Graduate Student Network

Sponsored by the Institute for Community and Economic Engagement (ICEE) and the Office of Leadership and Civic Engagement (OLCE), the Community Engagement GradSN is an informal, interdisciplinary group of graduate students interested in the practice and scholarship of service-learning and community engagement as it relates to their current work and future goals. The network leverages the vast resources available at UNCG around community-engaged scholarship. To join the UNCG Community Engagement Graduate Student Network, please contact ICEE at communityengagement@uncg.edu.

Community Engagement Definition

Community engagement (also referred to as civic engagement) is the “collaboration (among) institutions of higher education and their larger communities (local, regional/state, national, global) for the mutually beneficial exchange of knowledge and resources in a context of partnership and reciprocity.”

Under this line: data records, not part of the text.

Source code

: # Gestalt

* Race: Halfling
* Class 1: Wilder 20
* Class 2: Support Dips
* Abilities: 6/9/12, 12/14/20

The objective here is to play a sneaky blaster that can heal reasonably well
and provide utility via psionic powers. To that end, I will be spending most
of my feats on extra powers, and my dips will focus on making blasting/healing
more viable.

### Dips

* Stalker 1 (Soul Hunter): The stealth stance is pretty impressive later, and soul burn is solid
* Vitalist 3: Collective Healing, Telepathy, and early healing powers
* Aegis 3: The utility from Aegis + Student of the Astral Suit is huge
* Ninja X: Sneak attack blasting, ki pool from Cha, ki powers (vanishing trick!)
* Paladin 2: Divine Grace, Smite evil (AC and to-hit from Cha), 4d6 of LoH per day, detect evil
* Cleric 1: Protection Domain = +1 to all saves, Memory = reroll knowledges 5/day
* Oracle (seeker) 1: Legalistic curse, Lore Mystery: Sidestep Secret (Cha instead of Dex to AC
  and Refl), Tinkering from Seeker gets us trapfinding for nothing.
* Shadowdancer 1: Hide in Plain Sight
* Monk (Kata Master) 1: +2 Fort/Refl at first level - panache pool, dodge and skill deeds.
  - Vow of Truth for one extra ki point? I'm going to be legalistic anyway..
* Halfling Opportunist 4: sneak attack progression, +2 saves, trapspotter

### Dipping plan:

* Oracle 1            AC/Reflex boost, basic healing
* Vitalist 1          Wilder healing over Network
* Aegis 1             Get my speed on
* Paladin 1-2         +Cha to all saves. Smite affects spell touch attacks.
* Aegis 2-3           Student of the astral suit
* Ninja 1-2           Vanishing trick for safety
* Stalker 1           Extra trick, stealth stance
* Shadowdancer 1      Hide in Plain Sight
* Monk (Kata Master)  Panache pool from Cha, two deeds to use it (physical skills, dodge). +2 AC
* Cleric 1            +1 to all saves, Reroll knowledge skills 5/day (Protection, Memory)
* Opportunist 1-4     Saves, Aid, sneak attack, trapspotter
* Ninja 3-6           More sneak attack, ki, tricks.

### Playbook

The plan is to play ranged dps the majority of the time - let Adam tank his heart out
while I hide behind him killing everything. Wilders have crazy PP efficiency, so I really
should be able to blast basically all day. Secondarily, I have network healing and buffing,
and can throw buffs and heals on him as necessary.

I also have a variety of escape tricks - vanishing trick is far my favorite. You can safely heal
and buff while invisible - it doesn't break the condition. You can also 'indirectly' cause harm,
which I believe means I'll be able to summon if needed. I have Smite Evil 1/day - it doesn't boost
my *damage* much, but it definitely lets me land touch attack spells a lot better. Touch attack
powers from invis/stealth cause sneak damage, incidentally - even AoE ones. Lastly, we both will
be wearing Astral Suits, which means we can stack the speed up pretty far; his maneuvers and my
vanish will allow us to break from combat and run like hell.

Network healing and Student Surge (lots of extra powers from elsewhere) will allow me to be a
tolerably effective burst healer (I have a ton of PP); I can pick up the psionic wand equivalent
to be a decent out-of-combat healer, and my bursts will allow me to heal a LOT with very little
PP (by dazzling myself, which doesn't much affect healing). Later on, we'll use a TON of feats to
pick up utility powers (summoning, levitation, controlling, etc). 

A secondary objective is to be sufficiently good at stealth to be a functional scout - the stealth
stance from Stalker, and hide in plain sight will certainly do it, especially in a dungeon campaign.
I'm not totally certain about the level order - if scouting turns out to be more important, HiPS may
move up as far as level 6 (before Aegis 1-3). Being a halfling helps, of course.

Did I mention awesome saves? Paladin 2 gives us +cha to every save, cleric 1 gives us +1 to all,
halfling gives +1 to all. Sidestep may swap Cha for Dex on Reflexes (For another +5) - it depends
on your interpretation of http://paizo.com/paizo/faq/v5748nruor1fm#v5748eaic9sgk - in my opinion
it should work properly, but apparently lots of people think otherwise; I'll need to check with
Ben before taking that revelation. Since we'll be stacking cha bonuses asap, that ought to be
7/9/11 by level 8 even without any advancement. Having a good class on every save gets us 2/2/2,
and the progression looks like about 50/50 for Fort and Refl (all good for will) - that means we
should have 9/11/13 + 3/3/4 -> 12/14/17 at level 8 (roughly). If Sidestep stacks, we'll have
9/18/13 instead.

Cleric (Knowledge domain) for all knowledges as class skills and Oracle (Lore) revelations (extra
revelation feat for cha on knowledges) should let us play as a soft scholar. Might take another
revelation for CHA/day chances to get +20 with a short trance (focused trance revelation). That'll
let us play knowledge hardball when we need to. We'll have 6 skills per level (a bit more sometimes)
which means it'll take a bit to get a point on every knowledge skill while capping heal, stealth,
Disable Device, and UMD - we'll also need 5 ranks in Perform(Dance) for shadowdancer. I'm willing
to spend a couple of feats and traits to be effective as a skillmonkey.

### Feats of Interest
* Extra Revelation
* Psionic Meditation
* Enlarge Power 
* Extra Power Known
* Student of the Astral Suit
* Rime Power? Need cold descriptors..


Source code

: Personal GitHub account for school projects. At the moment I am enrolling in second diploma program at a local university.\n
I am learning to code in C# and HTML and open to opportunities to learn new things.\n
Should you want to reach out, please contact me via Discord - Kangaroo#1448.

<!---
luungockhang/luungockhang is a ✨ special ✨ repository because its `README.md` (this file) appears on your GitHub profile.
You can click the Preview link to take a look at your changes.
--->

Through community engagement, community and university knowledge and resources are brought together in and out of the classroom, as well as on and off campus to “enrich scholarship, research, and creative activity; enhance curriculum, teaching and learning; prepare educated, engaged citizens; strengthen democratic values and civic responsibility; address critical societal issues; and contribute to the public good.” The “community” in community engagement is not defined by sector, such as private or public, for-profit or nonprofit; rather, community is broadly defined to include individuals, groups, and organizations external to campus that use collaborative processes for the purpose of contributing to the public good.

Do you participate in Community Engagement?

When faculty are involved in community-engaged work, it is most often through their teaching and research. The same is true for graduate students, but it may look less formalized. Students may practice community engagement either inside or outside of the classroom, with and without faculty and staff, individually, in groups, through programs (e.g., academic and co-curricular living-learning communities), research, creative activities, and courses – when enacted collaboratively with community partners through processes that exemplify reciprocal partnerships and public purposes. While community engagement encompasses a wide variety of activities, the processes and purposes often encompass:

  • Co-learning, co-teaching, co-researching for the purpose of social justice
  • Participating within a mutually beneficial partnership between community and university
  • Working with your partner to address challenges instead of solve problems for them

This network is to support students in both learning about and participating in community-engaged practice and scholarship.

UNCG Resources for Graduate Students

ICEE has curated several resources around community engagement:

OLCE offers community-based research grants that support proposals that represent collaborative partnerships among community partner, student, and faculty teams. The award includes $500 for a graduate researcher.